I've wanted a Gem tang for quite some time now after owning several other cool tangs, one being a black tang which was my favourite, i decided I'd try to see if I could find a gem tang for a reasonable price. So black friday comes around and with all the sales a gem tang became available to me for a great price. After finding a new home for my Purple Tang and setting up a new biopellet reactor, i finally managed to get some time to make my way down to Big Show Frags in Hamilton to pick up my newly aquired Gem Tang. Unable to get a great look at him while I was there I made the trip home in anticipation to acclimate him into his new home and get a better look at him. Here he is in the bucket acclimating, so far he's been in the tank for a couple hours and is fitting in great, hopefully more pictures to come. 







[/URL]
[/IMG]


----------



## corpusse (Jan 3, 2011)

Congrats. Beautiful fish.


----------



## zoapaly (Jul 10, 2013)

Nice ...buy gem tang get free hammer


----------



## imy112 (Dec 8, 2011)

Congratulations on the gem! Stunning fish!


----------



## deeznutz (Aug 21, 2013)

Sweet fish. I could never buy a fish like that unless there was a 10 year warranty lol.


----------



## MStnbrgn (Oct 11, 2015)

zoapaly said:


> Nice ...buy gem tang get free hammer


Haha I needed something to keep the poor little guy company in the bucket.



deeznutz said:


> Sweet fish. I could never buy a fish like that unless there was a 10 year warranty lol.

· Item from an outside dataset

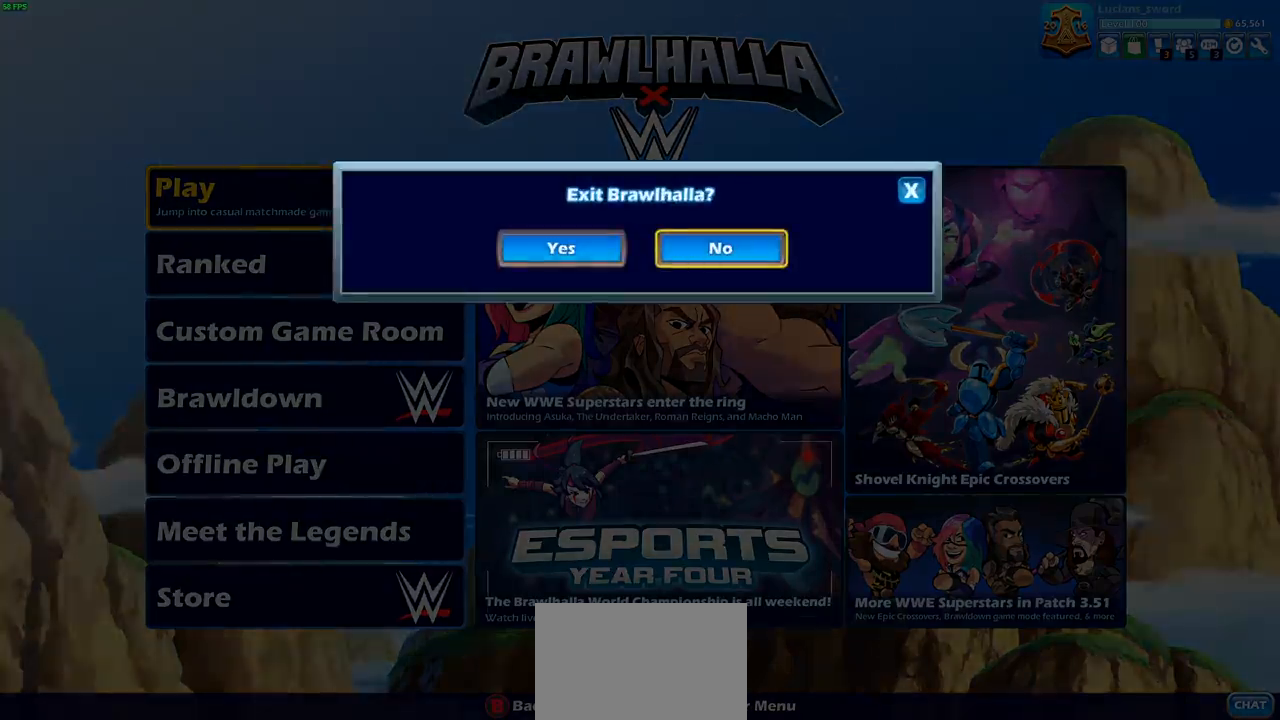
{"buttons": ["DPAD_DOWN"], "left_stick": "center", "right_stick": "center", "events": [[100, "CIRCLE", "up"], [300, "DPAD_DOWN", "down"], [400, "DPAD_DOWN", "up"], [483, "DPAD_DOWN", "down"]]}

I know what you mean, I was worried at first but these guy are pretty tough, that and this guy is tiny so it should hopefully stay with me for the next 10 years.


----------



## MStnbrgn (Oct 11, 2015)

Here are a couple of pictures of it in the tank, not the best quality as it never stays still.


----------



## nc208082 (Jun 27, 2013)

Nice tang. In that last pic is that an eel next to a lightning maroon and a gold nugget clown?

Sent from my SM-G900W8 using Tapatalk


----------



## zoapaly (Jul 10, 2013)

nc208082 said:


> Nice tang. In that last pic is that an eel next to a lightning maroon and a gold nugget clown?
> 
> Sent from my SM-G900W8 using Tapatalk


Look like Lightning Maroon


----------



## MStnbrgn (Oct 11, 2015)

nc208082 said:


> Nice tang. In that last pic is that an eel next to a lightning maroon and a gold nugget clown?
> 
> Sent from my SM-G900W8 using Tapatalk


Thanks! That's my male gold nugget who is halfway through his transformation so almost all gold, then my female lightning maroon and then one of my gold dwarf moray eels.


----------